GIVEN INSTRUCTION.
Write the lines below as a JSON list of strings, one string per line, skipping any blank lines and leaving out the pictures.

SUPPLIED MATERIAL.
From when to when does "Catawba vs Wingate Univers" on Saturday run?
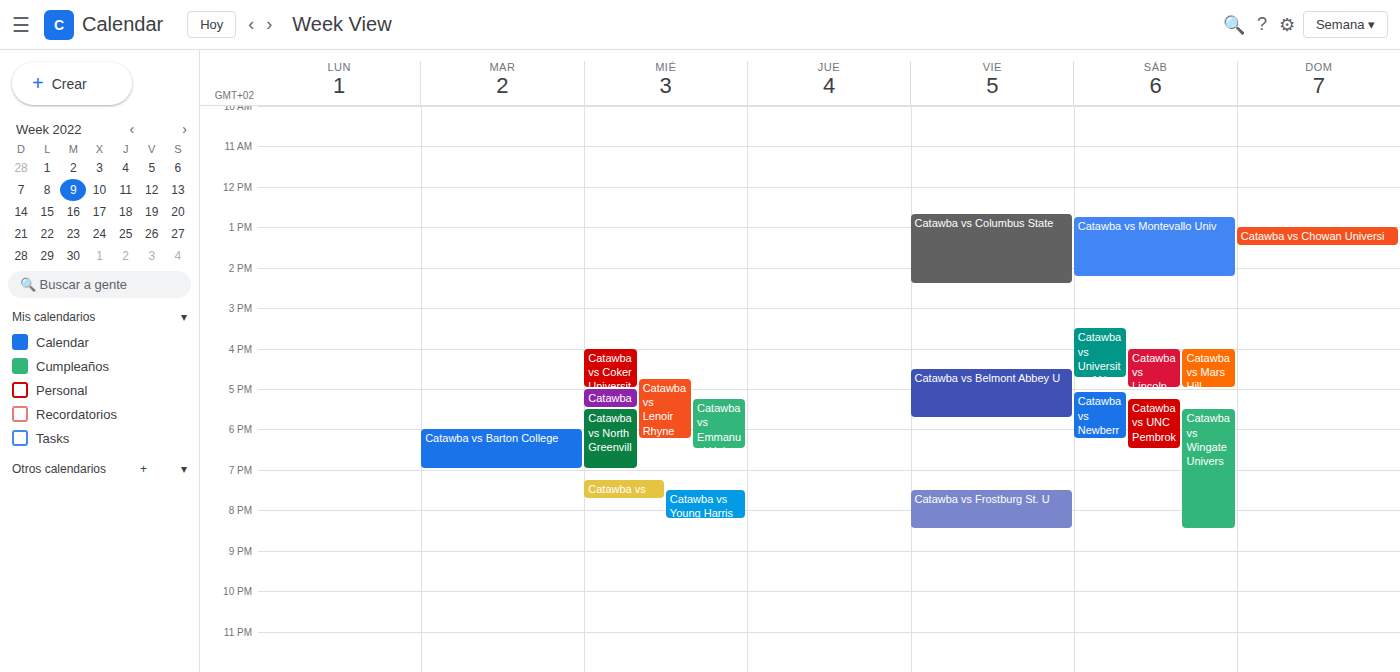
17:30 to 20:30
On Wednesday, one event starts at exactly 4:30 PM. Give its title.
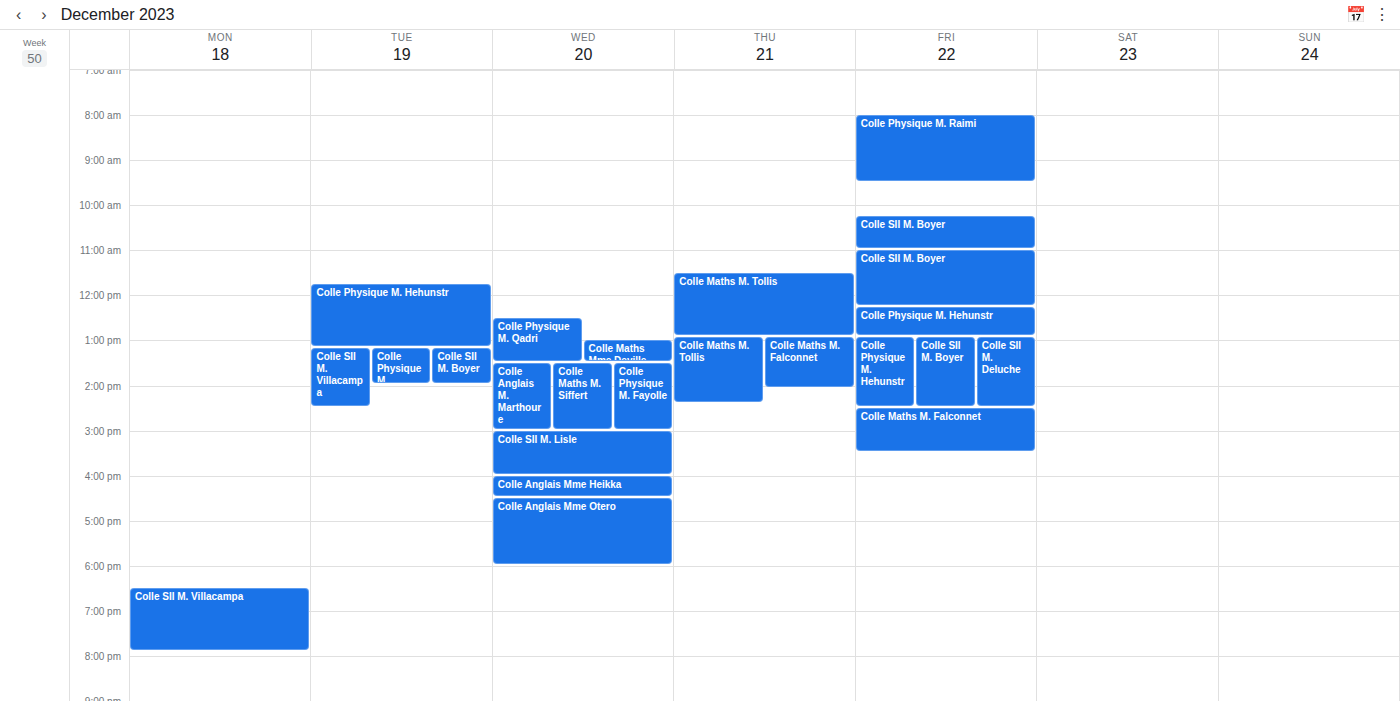
"Colle Anglais Mme Otero"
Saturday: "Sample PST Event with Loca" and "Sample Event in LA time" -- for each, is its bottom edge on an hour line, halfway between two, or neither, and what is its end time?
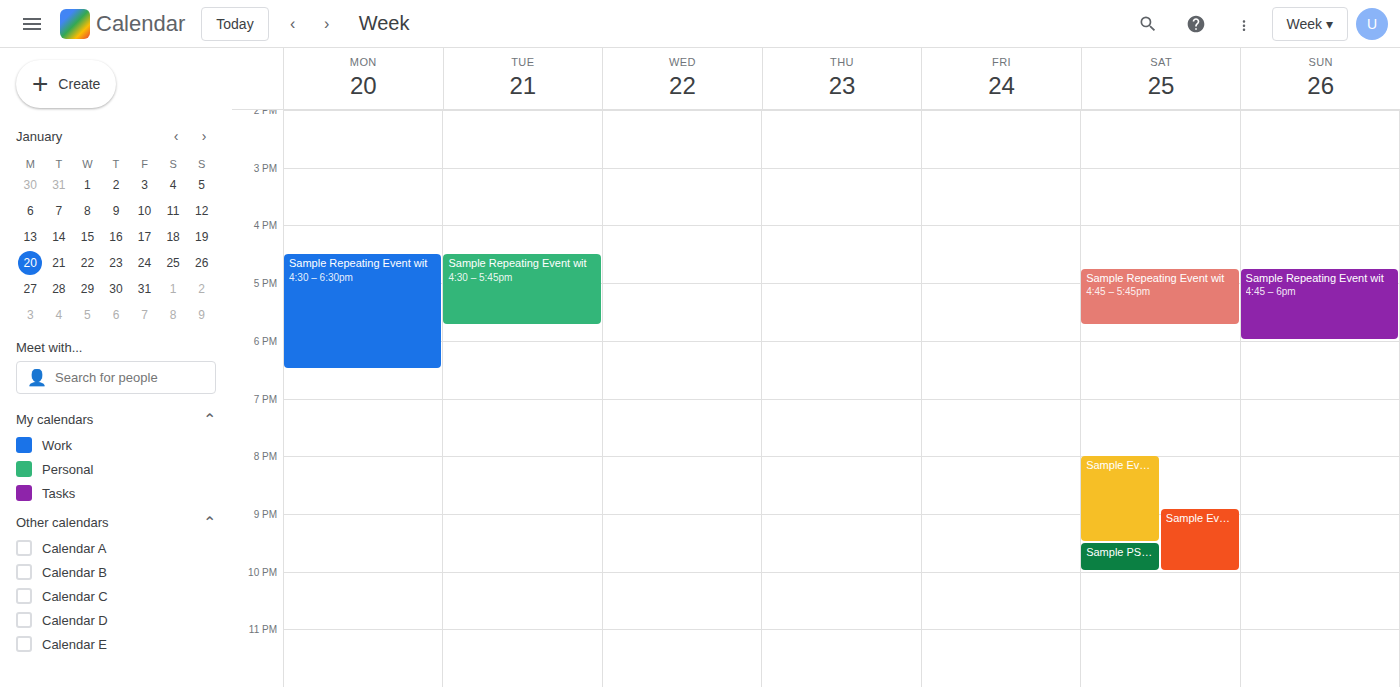
"Sample PST Event with Loca": 10:00 PM, exactly on the 10 PM line. "Sample Event in LA time": 9:30 PM, halfway between the 9 PM and 10 PM lines.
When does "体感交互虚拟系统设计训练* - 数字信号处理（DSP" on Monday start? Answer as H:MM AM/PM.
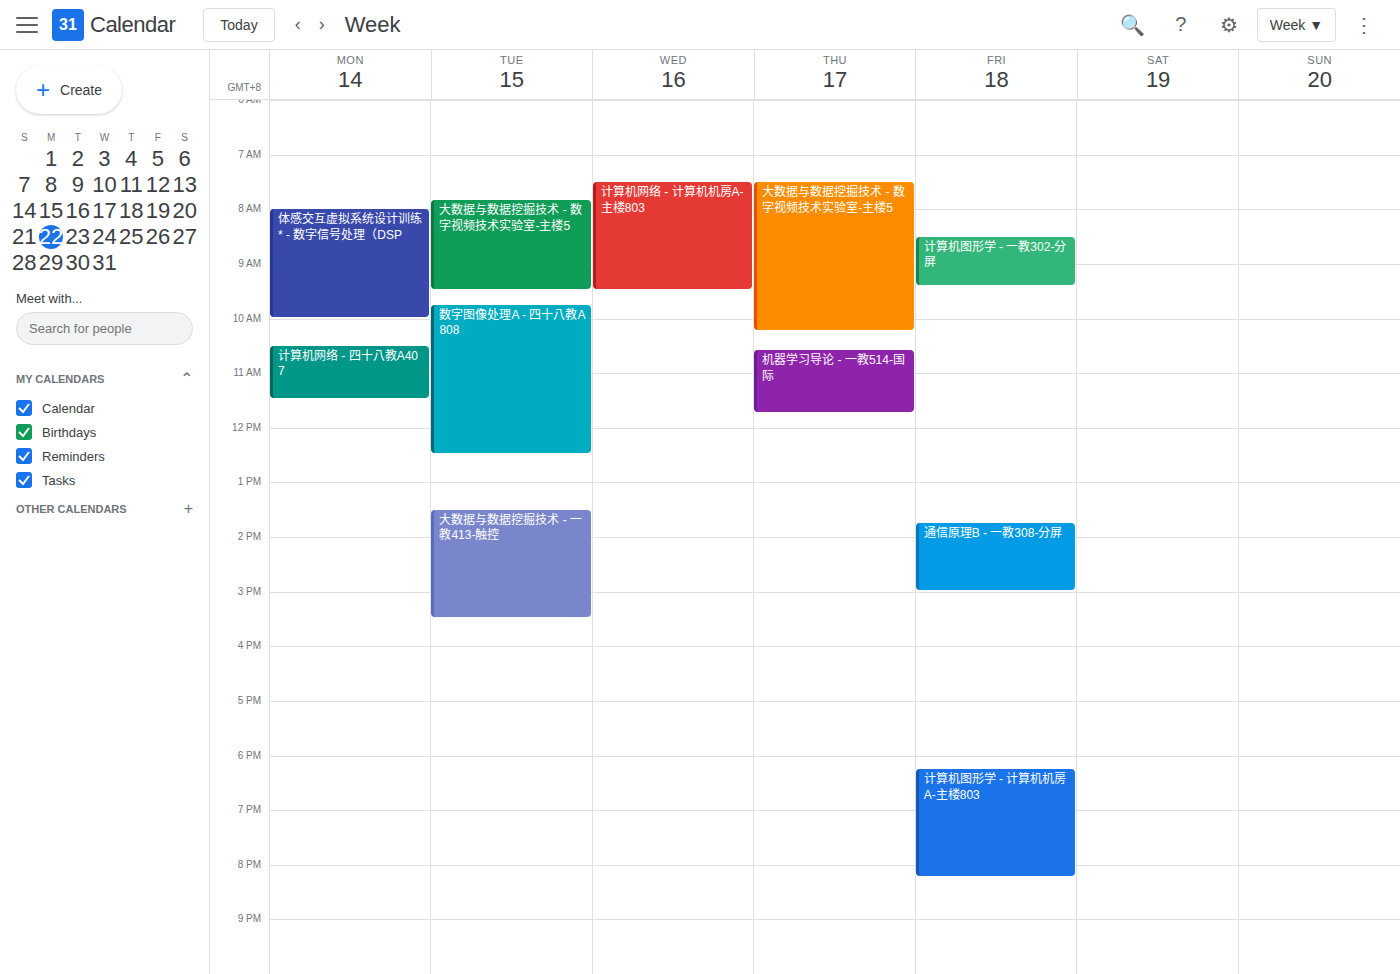
8:00 AM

FULL RESPONSE.
[
  "From when to when does \"Catawba vs Wingate Univers\" on Saturday run?",
  "17:30 to 20:30",
  "On Wednesday, one event starts at exactly 4:30 PM. Give its title.",
  "\"Colle Anglais Mme Otero\"",
  "Saturday: \"Sample PST Event with Loca\" and \"Sample Event in LA time\" -- for each, is its bottom edge on an hour line, halfway between two, or neither, and what is its end time?",
  "\"Sample PST Event with Loca\": 10:00 PM, exactly on the 10 PM line. \"Sample Event in LA time\": 9:30 PM, halfway between the 9 PM and 10 PM lines.",
  "When does \"体感交互虚拟系统设计训练* - 数字信号处理（DSP\" on Monday start? Answer as H:MM AM/PM.",
  "8:00 AM"
]